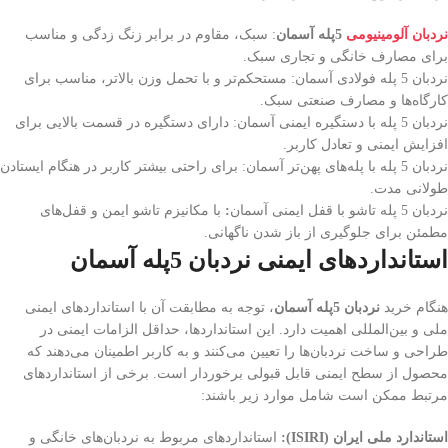
نردبان آلومینیومی
5پله آسمان
: سبک، مقاوم در برابر زنگ زدگی و مناسب
برای مصارف خانگی و تجاری سبک.
نردبان 5 پله فولادی آسمان: مستحکم‌تر و با تحمل وزن بالاتر، مناسب برای
کارگاه‌ها و مصارف صنعتی سبک.
نردبان 5 پله با دستگیره ایمنی آسمان: دارای دستگیره در قسمت بالایی برای
افزایش ایمنی و تعادل کاربر.
نردبان 5 پله با پله‌های پهن‌تر آسمان: برای راحتی بیشتر کاربر در هنگام ایستادن
طولانی مدت.
نردبان 5 پله تاشو با قفل ایمنی آسمان
:
با مکانیزم تاشو ایمن و قفل‌های
مطمئن برای جلوگیری از باز شدن ناگهانی.
استانداردهای ایمنی نردبان 5پله آسمان
هنگام خرید
نردبان 5پله آسمان
، توجه به مطابقت آن با استانداردهای ایمنی
ملی و بین‌المللی اهمیت دارد. این استانداردها، حداقل الزامات ایمنی در
طراحی و ساخت نردبان‌ها را تعیین می‌کنند و به کاربر اطمینان می‌دهند که
محصول از سطح ایمنی قابل قبولی برخوردار است. برخی از استانداردهای
مرتبط ممکن است شامل موارد زیر باشند:
استاندارد ملی ایران
(ISIRI):
استانداردهای مربوط به نردبان‌های خانگی و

▶ **Directions**: Output all of the data above again, word for word, but leave out the picture.

▶ **Solution to this problem**:
نردبان آلومینیومی
5پله آسمان
: سبک، مقاوم در برابر زنگ زدگی و مناسب
برای مصارف خانگی و تجاری سبک.
نردبان 5 پله فولادی آسمان: مستحکم‌تر و با تحمل وزن بالاتر، مناسب برای
کارگاه‌ها و مصارف صنعتی سبک.
نردبان 5 پله با دستگیره ایمنی آسمان: دارای دستگیره در قسمت بالایی برای
افزایش ایمنی و تعادل کاربر.
نردبان 5 پله با پله‌های پهن‌تر آسمان: برای راحتی بیشتر کاربر در هنگام ایستادن
طولانی مدت.
نردبان 5 پله تاشو با قفل ایمنی آسمان
:
با مکانیزم تاشو ایمن و قفل‌های
مطمئن برای جلوگیری از باز شدن ناگهانی.
استانداردهای ایمنی نردبان 5پله آسمان
هنگام خرید
نردبان 5پله آسمان
، توجه به مطابقت آن با استانداردهای ایمنی
ملی و بین‌المللی اهمیت دارد. این استانداردها، حداقل الزامات ایمنی در
طراحی و ساخت نردبان‌ها را تعیین می‌کنند و به کاربر اطمینان می‌دهند که
محصول از سطح ایمنی قابل قبولی برخوردار است. برخی از استانداردهای
مرتبط ممکن است شامل موارد زیر باشند:
استاندارد ملی ایران
(ISIRI):
استانداردهای مربوط به نردبان‌های خانگی و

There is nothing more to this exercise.